_Aufgabenstellung_
Überführen Sie die Zeilen der Auflistung in eine JSON-Liste von Zeichenketten mit je einem Eintrag pro Zeile. Beginnen Sie bei der Zeile, die „displayed on the“ enthält, enden Sie mit der Zeile, die „January 20, 2024**“ enthält, und lassen Sie dabei Leerzeilen und Bilder weg.

◇ ◇ ◇

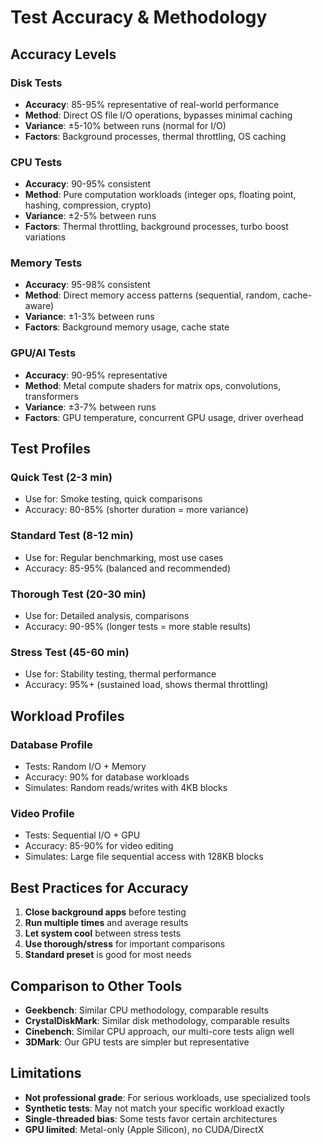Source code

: # Test Accuracy & Methodology

## Accuracy Levels

### Disk Tests
- **Accuracy**: 85-95% representative of real-world performance
- **Method**: Direct OS file I/O operations, bypasses minimal caching
- **Variance**: ±5-10% between runs (normal for I/O)
- **Factors**: Background processes, thermal throttling, OS caching

### CPU Tests
- **Accuracy**: 90-95% consistent
- **Method**: Pure computation workloads (integer ops, floating point, hashing, compression, crypto)
- **Variance**: ±2-5% between runs
- **Factors**: Thermal throttling, background processes, turbo boost variations

### Memory Tests
- **Accuracy**: 95-98% consistent
- **Method**: Direct memory access patterns (sequential, random, cache-aware)
- **Variance**: ±1-3% between runs
- **Factors**: Background memory usage, cache state

### GPU/AI Tests
- **Accuracy**: 90-95% representative
- **Method**: Metal compute shaders for matrix ops, convolutions, transformers
- **Variance**: ±3-7% between runs
- **Factors**: GPU temperature, concurrent GPU usage, driver overhead

## Test Profiles

### Quick Test (2-3 min)
- Use for: Smoke testing, quick comparisons
- Accuracy: 80-85% (shorter duration = more variance)

### Standard Test (8-12 min)
- Use for: Regular benchmarking, most use cases
- Accuracy: 85-95% (balanced and recommended)

### Thorough Test (20-30 min)
- Use for: Detailed analysis, comparisons
- Accuracy: 90-95% (longer tests = more stable results)

### Stress Test (45-60 min)
- Use for: Stability testing, thermal performance
- Accuracy: 95%+ (sustained load, shows thermal throttling)

## Workload Profiles

### Database Profile
- Tests: Random I/O + Memory
- Accuracy: 90% for database workloads
- Simulates: Random reads/writes with 4KB blocks

### Video Profile
- Tests: Sequential I/O + GPU
- Accuracy: 85-90% for video editing
- Simulates: Large file sequential access with 128KB blocks

## Best Practices for Accuracy

1. **Close background apps** before testing
2. **Run multiple times** and average results
3. **Let system cool** between stress tests
4. **Use thorough/stress** for important comparisons
5. **Standard preset** is good for most needs

## Comparison to Other Tools

- **Geekbench**: Similar CPU methodology, comparable results
- **CrystalDiskMark**: Similar disk methodology, comparable results  
- **Cinebench**: Similar CPU approach, our multi-core tests align well
- **3DMark**: Our GPU tests are simpler but representative

## Limitations

- **Not professional grade**: For serious workloads, use specialized tools
- **Synthetic tests**: May not match your specific workload exactly
- **Single-threaded bias**: Some tests favor certain architectures
- **GPU limited**: Metal-only (Apple Silicon), no CUDA/DirectX

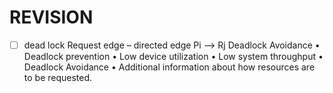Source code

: # REVISION

- [ ] dead lock
Request edge – directed edge Pi --> Rj
Deadlock Avoidance 
• Deadlock prevention 
• Low device utilization 
• Low system throughput 
• Deadlock Avoidance 
• Additional information about how resources are to be requested.

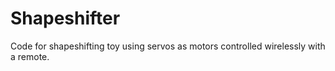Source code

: # Shapeshifter
Code for shapeshifting toy using servos as motors controlled wirelessly with a remote.
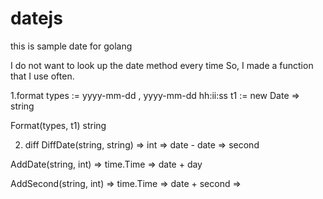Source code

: # datejs
this is sample date for golang 


I do not want to look up the date method every time 
So, I made a function that I use often.


1.format
 types := yyyy-mm-dd , yyyy-mm-dd hh:ii:ss 
 t1 := new Date => string 
 
 Format(types, t1) string 
 

2. diff 
DiffDate(string, string) => int 
=> date - date => second 

AddDate(string, int) => time.Time 
=> date + day 

AddSecond(string, int) => time.Time 
=> date + second =>  

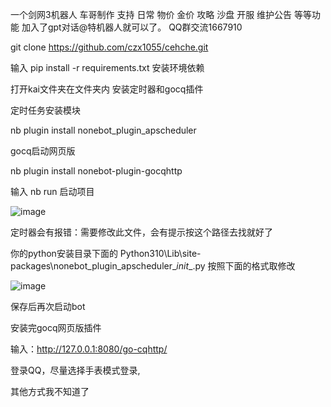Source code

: 一个剑网3机器人 车哥制作
支持 日常 物价  金价 攻略  沙盘 开服 维护公告 等等功能
加入了gpt对话@特机器人就可以了。
QQ群交流1667910

git clone https://github.com/czx1055/cehche.git

输入
pip install -r requirements.txt
安装环境依赖

打开kai文件夹在文件夹内 安装定时器和gocq插件

定时任务安装模块

nb plugin install nonebot_plugin_apscheduler

gocq启动网页版

nb plugin install nonebot-plugin-gocqhttp


输入 nb run 启动项目

![image](https://user-images.githubusercontent.com/128042750/227760263-72d9c5e2-00ea-42f0-a656-c9d8c482e0c1.png)

定时器会有报错：需要修改此文件，会有提示按这个路径去找就好了

你的python安装目录下面的 Python310\Lib\site-packages\nonebot_plugin_apscheduler\__init__.py
按照下面的格式取修改

![image](https://user-images.githubusercontent.com/128042750/227760394-b7359e54-c26e-4c7d-9873-74fe765814c2.png)

保存后再次启动bot

安装完gocq网页版插件

输入：http://127.0.0.1:8080/go-cqhttp/

登录QQ，尽量选择手表模式登录,

其他方式我不知道了


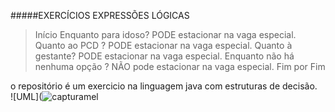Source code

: #####EXERCÍCIOS EXPRESSÕES LÓGICAS  
>Início 
Enquanto para idoso? PODE estacionar na vaga especial. 
Quanto ao PCD ? PODE estacionar na vaga especial. 
Quanto à gestante? PODE estacionar na vaga especial. 
Enquanto não há nenhuma opção ? NÃO pode estacionar na vaga especial. Fim por Fim

o repositório é um exercicio na linguagem java com estruturas de decisão.     
![UML](![capturamel](https://user-images.githubusercontent.com/99374140/165201739-701b04dd-7f10-4e5b-aa4f-ff553f353431.png)





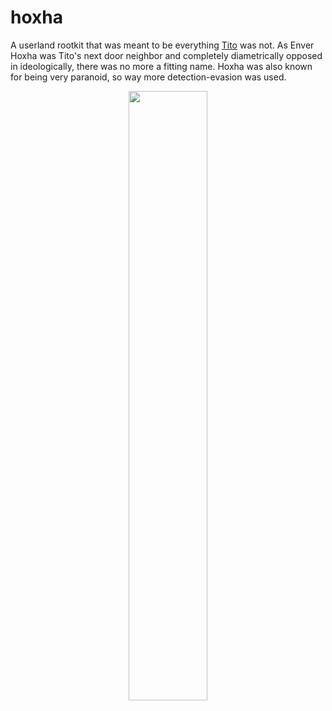 # hoxha
A userland rootkit that was meant to be everything <a href="https://github.com/mephistolist/tito">Tito</a> was not. As Enver Hoxha was Tito's next door neighbor and completely diametrically opposed in ideologically, there was no more a fitting name. Hoxha was also known for being very paranoid, so way more detection-evasion was used.   

<p align="center">
  <img src="https://upload.wikimedia.org/wikipedia/commons/f/fe/Enver_Hoxha_%28portret%29.jpg" width="50%" height="50%" />
</p>


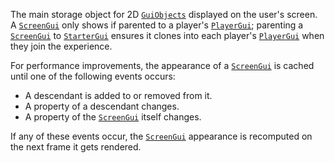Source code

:The main storage object for 2D [`GuiObjects`](https://create.roblox.com/docs/reference/engine/classes/GuiObject) displayed on the
user's screen. A [`ScreenGui`](https://create.roblox.com/docs/reference/engine/classes/ScreenGui) only shows if parented to a player's
[`PlayerGui`](https://create.roblox.com/docs/reference/engine/classes/PlayerGui); parenting a [`ScreenGui`](https://create.roblox.com/docs/reference/engine/classes/ScreenGui) to [`StarterGui`](https://create.roblox.com/docs/reference/engine/classes/StarterGui) ensures
it clones into each player's [`PlayerGui`](https://create.roblox.com/docs/reference/engine/classes/PlayerGui) when they join the experience.

For performance improvements, the appearance of a [`ScreenGui`](https://create.roblox.com/docs/reference/engine/classes/ScreenGui) is cached
until one of the following events occurs:

- A descendant is added to or removed from it.
- A property of a descendant changes.
- A property of the [`ScreenGui`](https://create.roblox.com/docs/reference/engine/classes/ScreenGui) itself changes.

If any of these events occur, the [`ScreenGui`](https://create.roblox.com/docs/reference/engine/classes/ScreenGui) appearance is recomputed
on the next frame it gets rendered.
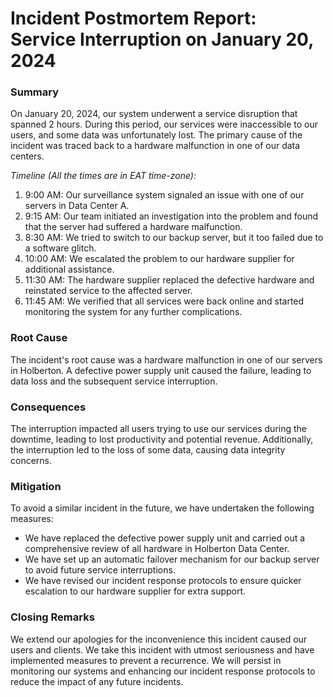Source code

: # **Incident Postmortem Report: Service Interruption on January 20, 2024**

### Summary
On January 20, 2024, our system underwent a service disruption that spanned 2 hours. During this period, our services were inaccessible to our users, and some data was unfortunately lost. The primary cause of the incident was traced back to a hardware malfunction in one of our data centers.

*Timeline (All the times are in EAT time-zone):*

  1. 9:00 AM: Our surveillance system signaled an issue with one of our servers in Data Center A.
  2. 9:15 AM: Our team initiated an investigation into the problem and found that the server had suffered a hardware malfunction.
  3. 8:30 AM: We tried to switch to our backup server, but it too failed due to a software glitch.
  4. 10:00 AM: We escalated the problem to our hardware supplier for additional assistance.
  5. 11:30 AM: The hardware supplier replaced the defective hardware and reinstated service to the affected server.
  6. 11:45 AM: We verified that all services were back online and started monitoring the system for any further complications.

### Root Cause

The incident's root cause was a hardware malfunction in one of our servers in Holberton. A defective power supply unit caused the failure, leading to data loss and the subsequent service interruption.

### Consequences

The interruption impacted all users trying to use our services during the downtime, leading to lost productivity and potential revenue. Additionally, the interruption led to the loss of some data, causing data integrity concerns.

### Mitigation 

To avoid a similar incident in the future, we have undertaken the following measures:

  - We have replaced the defective power supply unit and carried out a comprehensive review of all hardware in Holberton Data Center.
  - We have set up an automatic failover mechanism for our backup server to avoid future service interruptions.
  - We have revised our incident response protocols to ensure quicker escalation to our hardware supplier for extra support.

### Closing Remarks

We extend our apologies for the inconvenience this incident caused our users and clients. We take this incident with utmost seriousness and have implemented measures to prevent a recurrence. We will persist in monitoring our systems and enhancing our incident response protocols to reduce the impact of any future incidents.


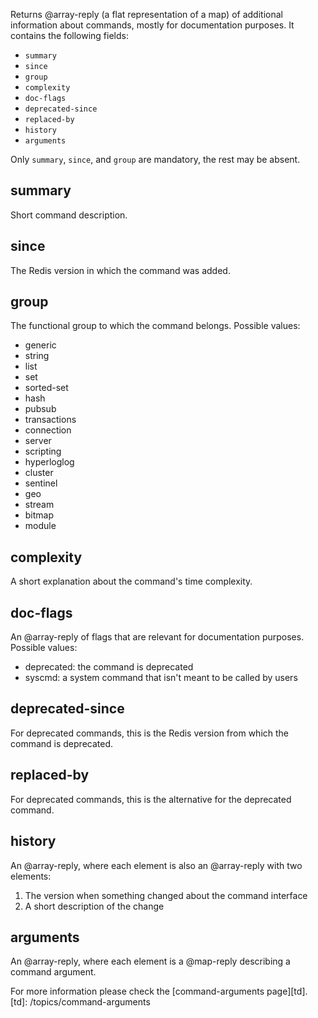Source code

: Returns @array-reply (a flat representation of a map) of additional information
about commands, mostly for documentation purposes.
It contains the following fields:

 - `summary`
 - `since`
 - `group`
 - `complexity`
 - `doc-flags`
 - `deprecated-since`
 - `replaced-by`
 - `history`
 - `arguments`

Only `summary`, `since`, and `group` are mandatory, the rest may be absent.

## summary

Short command description.

## since

The Redis version in which the command was added.

## group

The functional group to which the command belongs. Possible values:

 - generic
 - string
 - list
 - set
 - sorted-set
 - hash
 - pubsub
 - transactions
 - connection
 - server
 - scripting
 - hyperloglog
 - cluster
 - sentinel
 - geo
 - stream
 - bitmap
 - module

## complexity

A short explanation about the command's time complexity.

## doc-flags

An @array-reply of flags that are relevant for documentation purposes. Possible values:

 - deprecated: the command is deprecated
 - syscmd: a system command that isn't meant to be called by users

## deprecated-since

For deprecated commands, this is the Redis version from which the command is deprecated.

## replaced-by

For deprecated commands, this is the alternative for the deprecated command.

## history

An @array-reply, where each element is also an @array-reply with two elements:

1. The version when something changed about the command interface
2. A short description of the change

## arguments

An @array-reply, where each element is a @map-reply describing a command argument.

For more information please check the [command-arguments page][td].
[td]: /topics/command-arguments


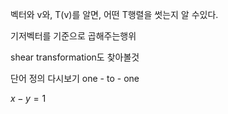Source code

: 
벡터와 v와, T(v)를 알면, 어떤 T행렬을 썻는지 알 수있다.
 

기저벡터를 기준으로 곱해주는행위


shear transformation도 찾아볼것

단어 정의 다시보기
one - to - one

$x-y = 1$





















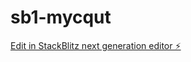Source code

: # sb1-mycqut

[Edit in StackBlitz next generation editor ⚡️](https://stackblitz.com/~/github.com/primemerchantapp/sb1-mycqut)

◇ ◇ ◇

_Ergebnis_
[
  ":The main storage object for 2D [`GuiObjects`](https://create.roblox.com/docs/reference/engine/classes/GuiObject) displayed on the",
  "user's screen. A [`ScreenGui`](https://create.roblox.com/docs/reference/engine/classes/ScreenGui) only shows if parented to a player's",
  "[`PlayerGui`](https://create.roblox.com/docs/reference/engine/classes/PlayerGui); parenting a [`ScreenGui`](https://create.roblox.com/docs/reference/engine/classes/ScreenGui) to [`StarterGui`](https://create.roblox.com/docs/reference/engine/classes/StarterGui) ensures",
  "it clones into each player's [`PlayerGui`](https://create.roblox.com/docs/reference/engine/classes/PlayerGui) when they join the experience.",
  "For performance improvements, the appearance of a [`ScreenGui`](https://create.roblox.com/docs/reference/engine/classes/ScreenGui) is cached",
  "until one of the following events occurs:",
  "- A descendant is added to or removed from it.",
  "- A property of a descendant changes.",
  "- A property of the [`ScreenGui`](https://create.roblox.com/docs/reference/engine/classes/ScreenGui) itself changes.",
  "If any of these events occur, the [`ScreenGui`](https://create.roblox.com/docs/reference/engine/classes/ScreenGui) appearance is recomputed",
  "on the next frame it gets rendered.",
  "Source code",
  ": # **Incident Postmortem Report: Service Interruption on January 20, 2024**"
]